### SUPPLIED INFORMATION
□ □ □ □ □ □ □

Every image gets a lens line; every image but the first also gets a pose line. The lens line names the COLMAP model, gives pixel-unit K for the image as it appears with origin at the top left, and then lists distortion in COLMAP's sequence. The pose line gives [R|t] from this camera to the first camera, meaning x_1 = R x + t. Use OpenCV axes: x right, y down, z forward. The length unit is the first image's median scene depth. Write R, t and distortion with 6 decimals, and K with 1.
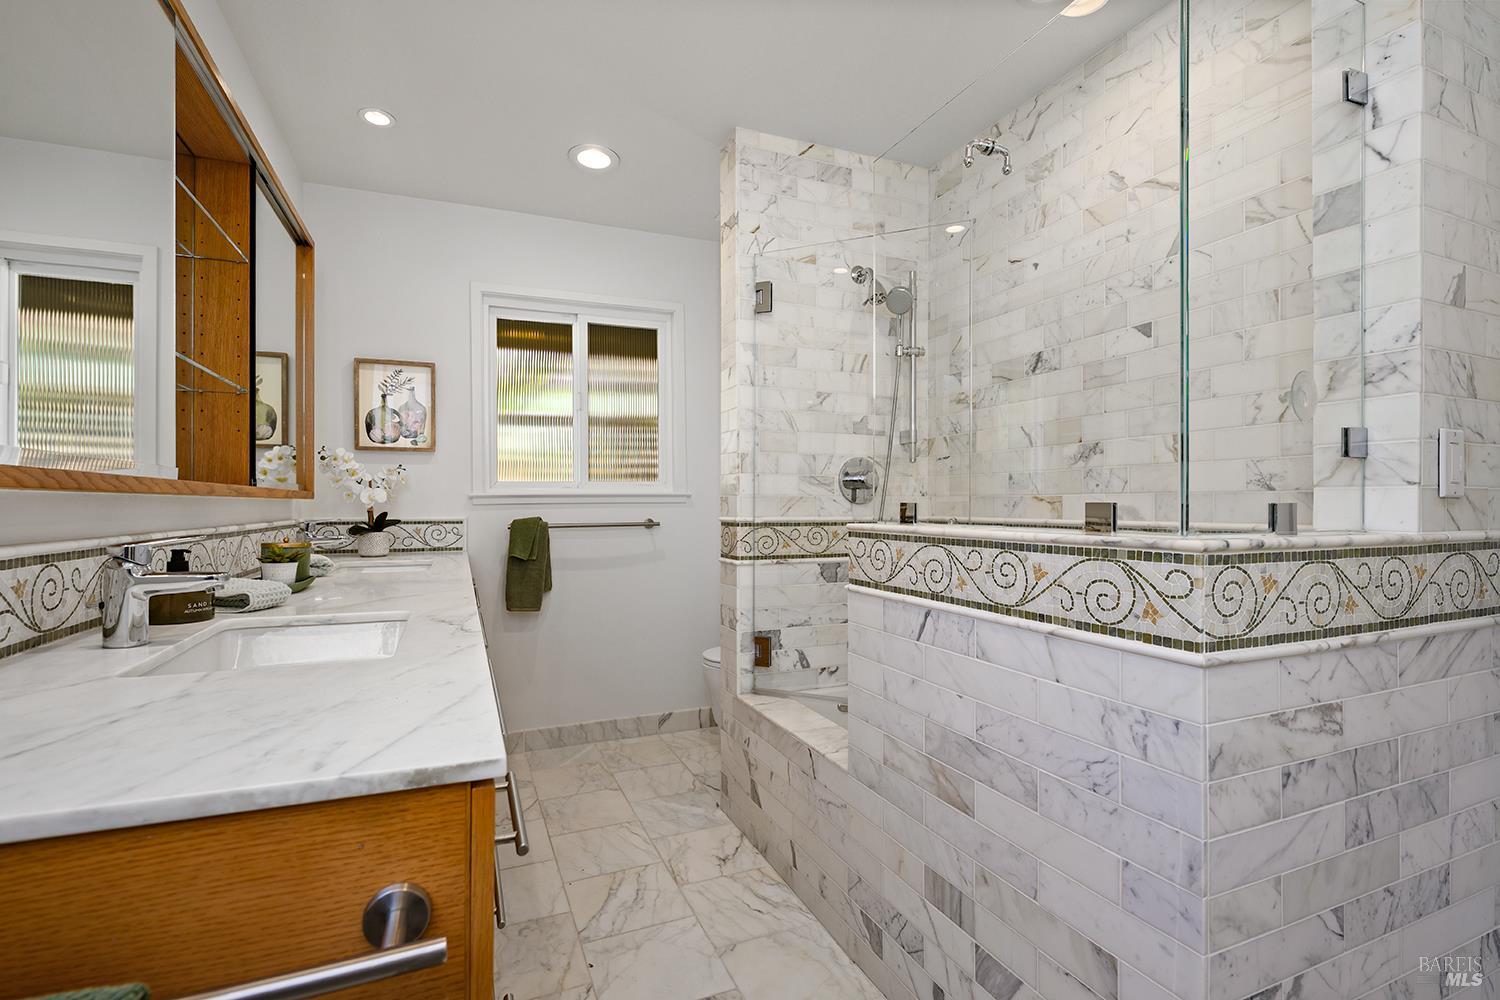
lens RADIAL K [[695.6, 0, 746.0], [0, 695.6, 507.3], [0, 0, 1]] dist [-0.000579, -0.000119]
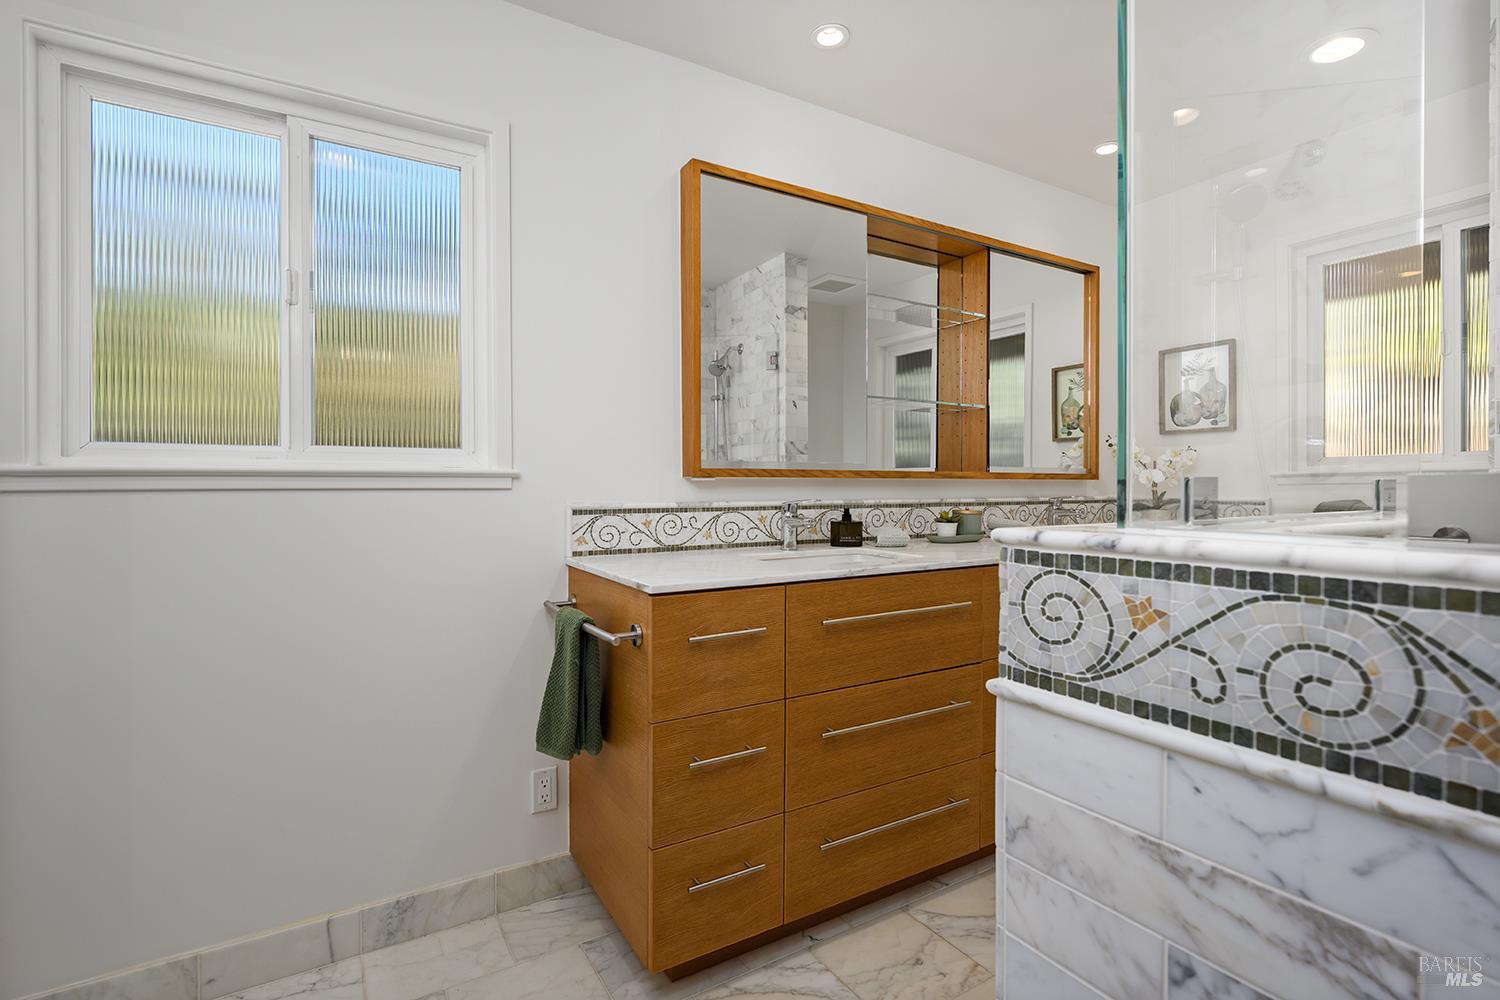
lens RADIAL K [[695.6, 0, 745.4], [0, 695.6, 487.1], [0, 0, 1]] dist [-0.000579, -0.000119]
pose [[0.151510, 0.002351, -0.988453, 1.266978], [-0.004341, 0.999989, 0.001713, 0.002961], [0.988446, 0.004031, 0.151519, 0.568803]]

□ □ □ □ □ □ □

### DESCRIPTION OF THE TASK
Quote all the lines above verbatim, from the first through the last, and omit the pictures.

### RESPONSE TO THE TASK
Every image gets a lens line; every image but the first also gets a pose line. The lens line names the COLMAP model, gives pixel-unit K for the image as it appears with origin at the top left, and then lists distortion in COLMAP's sequence. The pose line gives [R|t] from this camera to the first camera, meaning x_1 = R x + t. Use OpenCV axes: x right, y down, z forward. The length unit is the first image's median scene depth. Write R, t and distortion with 6 decimals, and K with 1.
lens RADIAL K [[695.6, 0, 746.0], [0, 695.6, 507.3], [0, 0, 1]] dist [-0.000579, -0.000119]
lens RADIAL K [[695.6, 0, 745.4], [0, 695.6, 487.1], [0, 0, 1]] dist [-0.000579, -0.000119]
pose [[0.151510, 0.002351, -0.988453, 1.266978], [-0.004341, 0.999989, 0.001713, 0.002961], [0.988446, 0.004031, 0.151519, 0.568803]]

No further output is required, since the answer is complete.